Tasks completed in weeks 11 to 12

Implemented lock-free parallel Breadth-First Search with dynamic load balancing.
Improved sequential PageRank.
Implemented parallel random heuristics.
Created a poster for my GSoC project.

Details

1. Lock-free parallel BFS with dynamic load balancing

Refer to the previous post titled “Weeks 9 to 10”, sections 3, 4, 5. This section is not intended to make sense without it.

I wrote a parallel version of breadth first search that uses dynamic load balancing. The current level is partitioned into nthreads() vectors named cur_level_t. The thread number thread_id explores the outneighbours of the vertices in the partition cur_level_t[thread_id]. When a thread thread_id has finished working on cur_level_t[thread_id], it should search for a thread t that has not finished iterating cur_level_t[t] and steal some vertices from cur_level_t[t].

# Obtain equal sized partitions of sources and place partition
# i into queue_list[i].
function partition_sources!(
    queue_list::Vector{Vector{T}},
    sources::Vector{<:Integer},
    empty_list::Vector{Bool}
    ) where T<:Integer
    
    partitions = LightGraphs.unweighted_contiguous_partition(length(sources), length(queue_list))
    for (i, p) in enumerate(partitions)
        append!(queue_list[i], sources[p])
        empty_list[i] = isempty(p)
    end
end

function dynamic_parallel_gdistances!(
    g::AbstractGraph{T}, 
    sources::Vector{<:Integer},
    vert_level::Vector{T};
    queue_segment_size::Integer=20
    ) where T <:Integer
 
    nvg = nv(g)
    n_t = nthreads()

Extracted records:
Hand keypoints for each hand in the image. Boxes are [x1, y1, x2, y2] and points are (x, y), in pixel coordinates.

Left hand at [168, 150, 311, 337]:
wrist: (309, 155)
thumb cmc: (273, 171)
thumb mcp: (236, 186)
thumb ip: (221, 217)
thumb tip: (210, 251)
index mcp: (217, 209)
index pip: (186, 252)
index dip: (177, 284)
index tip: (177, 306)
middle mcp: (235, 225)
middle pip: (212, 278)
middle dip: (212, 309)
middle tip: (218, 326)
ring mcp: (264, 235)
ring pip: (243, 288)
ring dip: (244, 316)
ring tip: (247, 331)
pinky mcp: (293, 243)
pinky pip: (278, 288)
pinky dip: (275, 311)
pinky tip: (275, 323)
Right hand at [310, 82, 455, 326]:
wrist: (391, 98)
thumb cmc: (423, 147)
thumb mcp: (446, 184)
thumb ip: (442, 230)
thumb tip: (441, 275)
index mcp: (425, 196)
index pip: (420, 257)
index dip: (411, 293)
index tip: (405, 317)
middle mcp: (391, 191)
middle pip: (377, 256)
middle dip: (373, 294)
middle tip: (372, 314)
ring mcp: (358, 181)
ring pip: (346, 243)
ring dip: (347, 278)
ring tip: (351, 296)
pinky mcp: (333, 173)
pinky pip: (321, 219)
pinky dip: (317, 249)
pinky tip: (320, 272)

--

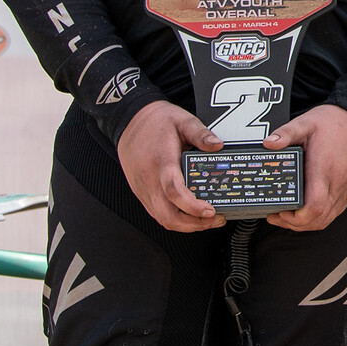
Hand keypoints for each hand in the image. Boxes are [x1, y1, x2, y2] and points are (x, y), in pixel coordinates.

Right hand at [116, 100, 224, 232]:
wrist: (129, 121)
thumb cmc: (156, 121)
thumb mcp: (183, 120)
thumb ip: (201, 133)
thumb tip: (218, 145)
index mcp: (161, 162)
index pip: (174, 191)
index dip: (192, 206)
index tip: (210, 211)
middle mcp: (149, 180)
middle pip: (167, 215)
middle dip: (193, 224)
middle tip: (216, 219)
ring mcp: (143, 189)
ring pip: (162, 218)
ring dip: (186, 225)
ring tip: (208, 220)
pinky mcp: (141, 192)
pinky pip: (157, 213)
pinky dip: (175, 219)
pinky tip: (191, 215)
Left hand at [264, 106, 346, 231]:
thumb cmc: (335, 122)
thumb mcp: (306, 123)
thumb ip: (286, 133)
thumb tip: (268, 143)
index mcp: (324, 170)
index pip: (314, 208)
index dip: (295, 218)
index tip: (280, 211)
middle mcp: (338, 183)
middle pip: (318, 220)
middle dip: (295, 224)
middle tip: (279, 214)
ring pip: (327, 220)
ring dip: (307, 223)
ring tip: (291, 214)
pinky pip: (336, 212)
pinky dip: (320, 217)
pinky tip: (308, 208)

Required action:
Set down, word for word, the stretch of the parallel breadth-first search post above that begins at the words "Implemented parallel random" and stops after "vertices from cur_level_t[t].".

Final answer:
Implemented parallel random heuristics.
Created a poster for my GSoC project.

Details

1. Lock-free parallel BFS with dynamic load balancing

Refer to the previous post titled “Weeks 9 to 10”, sections 3, 4, 5. This section is not intended to make sense without it.

I wrote a parallel version of breadth first search that uses dynamic load balancing. The current level is partitioned into nthreads() vectors named cur_level_t. The thread number thread_id explores the outneighbours of the vertices in the partition cur_level_t[thread_id]. When a thread thread_id has finished working on cur_level_t[thread_id], it should search for a thread t that has not finished iterating cur_level_t[t] and steal some vertices from cur_level_t[t].